👇 Below is evidence of Quentin Tarantino's politics and beliefs.
In an interview with The Hollywood Reporter
Not one word of social criticism that’s been leveled my way has ever changed one word of any script or any story I tell.
In an episode of George Stroumboulopoulos Tonight Show
his whole thing of the, this “war on drugs,” and the mass incarcerations that have happened pretty much for the last 40 years has just decimated the black male population. It’s slavery, it is just, it’s just slavery through and through, and it’s just the same fear of the black male that existed back in the 1800s. And uh, you know there’s a reason – I mean, especially having even directed a movie about slavery, and you know the scenes that we have in the slave town, the slave auction town, where they’re moving back and forth. Well that looks like standing in the top tier of a prison system and watching the things go down. And between the private prisons and the public prisons, the way prisoners are traded back and forth. And literally all the reasons that they have for keeping this going are all the same reasons they had for keeping slavery going after the whole world had pretty much decided that it was immoral.

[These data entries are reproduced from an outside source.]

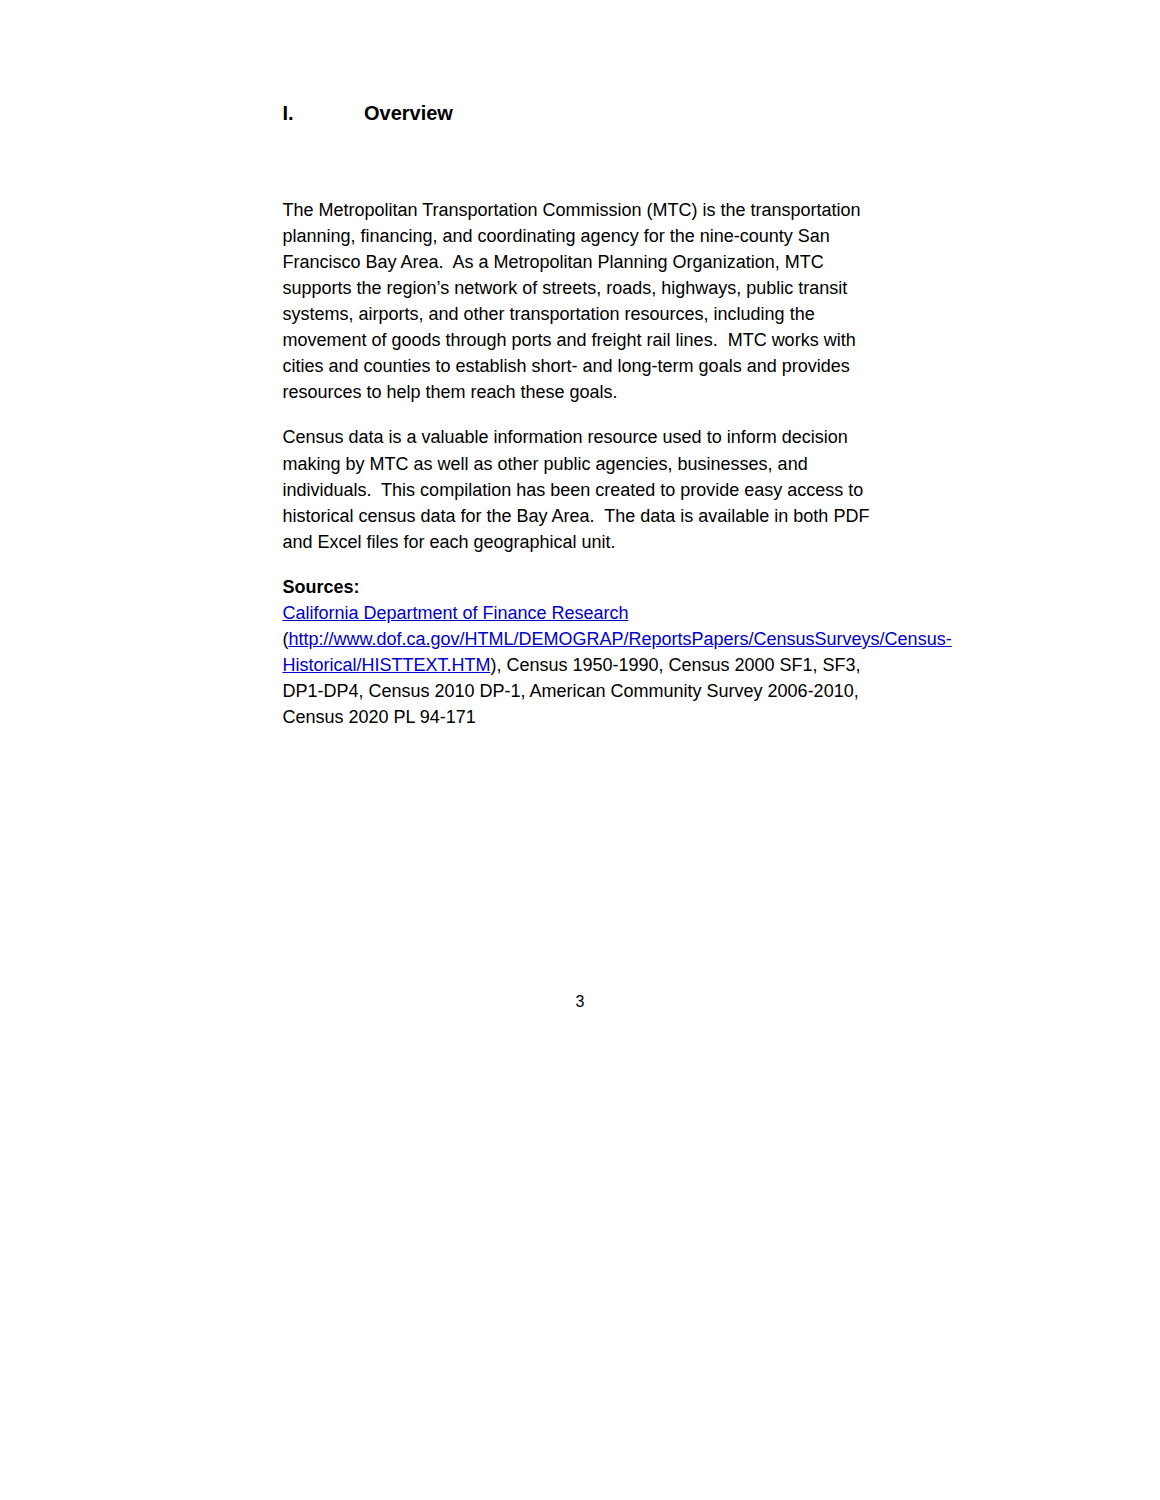I. Overview
The Metropolitan Transportation Commission (MTC) is the transportation planning, financing, and coordinating agency for the nine-county San Francisco Bay Area. As a Metropolitan Planning Organization, MTC supports the region’s network of streets, roads, highways, public transit systems, airports, and other transportation resources, including the movement of goods through ports and freight rail lines. MTC works with cities and counties to establish short- and long-term goals and provides resources to help them reach these goals.
Census data is a valuable information resource used to inform decision making by MTC as well as other public agencies, businesses, and individuals. This compilation has been created to provide easy access to historical census data for the Bay Area. The data is available in both PDF and Excel files for each geographical unit.
Sources:
California Department of Finance Research
(http://www.dof.ca.gov/HTML/DEMOGRAP/ReportsPapers/CensusSurveys/Census-Historical/HISTTEXT.HTM), Census 1950-1990, Census 2000 SF1, SF3, DP1-DP4, Census 2010 DP-1, American Community Survey 2006-2010, Census 2020 PL 94-171
3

Quentin Tarantino contributed $30,800 to the Democratic National Committee and $5,000 to the Obama campaign.
In an interview with GQ magazine
I do believe in past lives and stuff like that. I know I must have been a writer in a few other lives. I know I was a black slave in America. I think maybe even like three lives.
In an interview with Howard Stern, talking about Roman Polanski’s sexual assault of a 13-year-old in 1977
He didn’t rape a 13-year-old. It was statutory rape...he had sex with a minor. That’s not rape. To me, when you use the word rape, you’re talking about violent, throwing them down—it’s like one of the most violent crimes in the world. You can’t throw the word rape around. It’s like throwing the word ‘racist’ around. It doesn’t apply to everything people use it for. [...] And by the way, we’re talking about America’s morals, not talking about the morals in Europe and everything. [...] Look, she was down with this.
In an interview with The Guardian
I kind of grew up surrounded by black culture. I went to an all black school. It is the culture that I identify with. I can identify with other cultures too; we all have a lot of people inside of us, and one of the ones inside of me is black. Don’t let the pigmentation fool you; it is a state of mind. It has affected me a lot in my work.